## [WHAT YOU SHOULD DO]
Below is the data. Give it again, complete and exact.

## [DATA PROVIDED]

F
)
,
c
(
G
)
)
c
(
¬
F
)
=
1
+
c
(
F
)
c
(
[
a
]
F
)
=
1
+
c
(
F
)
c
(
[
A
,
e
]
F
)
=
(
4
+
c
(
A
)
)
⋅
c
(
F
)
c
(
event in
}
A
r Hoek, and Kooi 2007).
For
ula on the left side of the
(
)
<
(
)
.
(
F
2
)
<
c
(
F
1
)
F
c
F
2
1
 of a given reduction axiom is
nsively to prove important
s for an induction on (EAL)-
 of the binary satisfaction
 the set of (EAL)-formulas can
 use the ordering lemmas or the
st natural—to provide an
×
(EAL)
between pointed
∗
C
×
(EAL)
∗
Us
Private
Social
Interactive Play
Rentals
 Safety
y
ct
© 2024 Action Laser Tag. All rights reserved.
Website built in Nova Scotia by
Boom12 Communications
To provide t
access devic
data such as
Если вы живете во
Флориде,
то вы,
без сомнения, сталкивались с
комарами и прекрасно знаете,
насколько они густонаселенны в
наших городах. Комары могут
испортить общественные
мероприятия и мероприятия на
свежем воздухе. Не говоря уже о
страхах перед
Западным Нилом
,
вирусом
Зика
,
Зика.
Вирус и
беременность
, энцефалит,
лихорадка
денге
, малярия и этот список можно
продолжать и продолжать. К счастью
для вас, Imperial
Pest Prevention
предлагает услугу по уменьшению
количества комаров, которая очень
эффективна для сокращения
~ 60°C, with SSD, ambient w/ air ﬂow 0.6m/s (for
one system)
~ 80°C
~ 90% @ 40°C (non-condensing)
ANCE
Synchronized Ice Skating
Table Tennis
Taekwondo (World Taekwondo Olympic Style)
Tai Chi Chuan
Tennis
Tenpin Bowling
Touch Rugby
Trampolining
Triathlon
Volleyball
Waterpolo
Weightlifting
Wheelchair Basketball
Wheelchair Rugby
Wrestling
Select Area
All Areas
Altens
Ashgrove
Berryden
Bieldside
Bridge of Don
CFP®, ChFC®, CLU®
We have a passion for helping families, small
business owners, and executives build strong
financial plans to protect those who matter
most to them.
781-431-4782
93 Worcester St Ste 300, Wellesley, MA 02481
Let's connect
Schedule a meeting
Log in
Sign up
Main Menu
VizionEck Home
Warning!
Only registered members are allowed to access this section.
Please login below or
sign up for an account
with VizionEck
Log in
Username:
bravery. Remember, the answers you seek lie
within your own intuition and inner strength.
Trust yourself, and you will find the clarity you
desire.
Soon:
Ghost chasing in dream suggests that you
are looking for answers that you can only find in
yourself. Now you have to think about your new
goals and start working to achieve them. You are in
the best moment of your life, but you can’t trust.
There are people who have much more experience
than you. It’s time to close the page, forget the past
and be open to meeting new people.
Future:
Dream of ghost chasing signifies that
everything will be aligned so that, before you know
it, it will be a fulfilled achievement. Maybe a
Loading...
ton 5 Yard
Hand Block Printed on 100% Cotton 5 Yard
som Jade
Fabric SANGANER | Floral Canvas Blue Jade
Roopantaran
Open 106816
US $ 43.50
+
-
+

## [RESULT OF THIS EXERCISE]
F
)
,
c
(
G
)
)
c
(
¬
F
)
=
1
+
c
(
F
)
c
(
[
a
]
F
)
=
1
+
c
(
F
)
c
(
[
A
,
e
]
F
)
=
(
4
+
c
(
A
)
)
⋅
c
(
F
)
c
(
event in
}
A
r Hoek, and Kooi 2007).
For
ula on the left side of the
(
)
<
(
)
.
(
F
2
)
<
c
(
F
1
)
F
c
F
2
1
 of a given reduction axiom is
nsively to prove important
s for an induction on (EAL)-
 of the binary satisfaction
 the set of (EAL)-formulas can
 use the ordering lemmas or the
st natural—to provide an
×
(EAL)
between pointed
∗
C
×
(EAL)
∗
Us
Private
Social
Interactive Play
Rentals
 Safety
y
ct
© 2024 Action Laser Tag. All rights reserved.
Website built in Nova Scotia by
Boom12 Communications
To provide t
access devic
data such as
Если вы живете во
Флориде,
то вы,
без сомнения, сталкивались с
комарами и прекрасно знаете,
насколько они густонаселенны в
наших городах. Комары могут
испортить общественные
мероприятия и мероприятия на
свежем воздухе. Не говоря уже о
страхах перед
Западным Нилом
,
вирусом
Зика
,
Зика.
Вирус и
беременность
, энцефалит,
лихорадка
денге
, малярия и этот список можно
продолжать и продолжать. К счастью
для вас, Imperial
Pest Prevention
предлагает услугу по уменьшению
количества комаров, которая очень
эффективна для сокращения
~ 60°C, with SSD, ambient w/ air ﬂow 0.6m/s (for
one system)
~ 80°C
~ 90% @ 40°C (non-condensing)
ANCE
Synchronized Ice Skating
Table Tennis
Taekwondo (World Taekwondo Olympic Style)
Tai Chi Chuan
Tennis
Tenpin Bowling
Touch Rugby
Trampolining
Triathlon
Volleyball
Waterpolo
Weightlifting
Wheelchair Basketball
Wheelchair Rugby
Wrestling
Select Area
All Areas
Altens
Ashgrove
Berryden
Bieldside
Bridge of Don
CFP®, ChFC®, CLU®
We have a passion for helping families, small
business owners, and executives build strong
financial plans to protect those who matter
most to them.
781-431-4782
93 Worcester St Ste 300, Wellesley, MA 02481
Let's connect
Schedule a meeting
Log in
Sign up
Main Menu
VizionEck Home
Warning!
Only registered members are allowed to access this section.
Please login below or
sign up for an account
with VizionEck
Log in
Username:
bravery. Remember, the answers you seek lie
within your own intuition and inner strength.
Trust yourself, and you will find the clarity you
desire.
Soon:
Ghost chasing in dream suggests that you
are looking for answers that you can only find in
yourself. Now you have to think about your new
goals and start working to achieve them. You are in
the best moment of your life, but you can’t trust.
There are people who have much more experience
than you. It’s time to close the page, forget the past
and be open to meeting new people.
Future:
Dream of ghost chasing signifies that
everything will be aligned so that, before you know
it, it will be a fulfilled achievement. Maybe a
Loading...
ton 5 Yard
Hand Block Printed on 100% Cotton 5 Yard
som Jade
Fabric SANGANER | Floral Canvas Blue Jade
Roopantaran
Open 106816
US $ 43.50
+
-
+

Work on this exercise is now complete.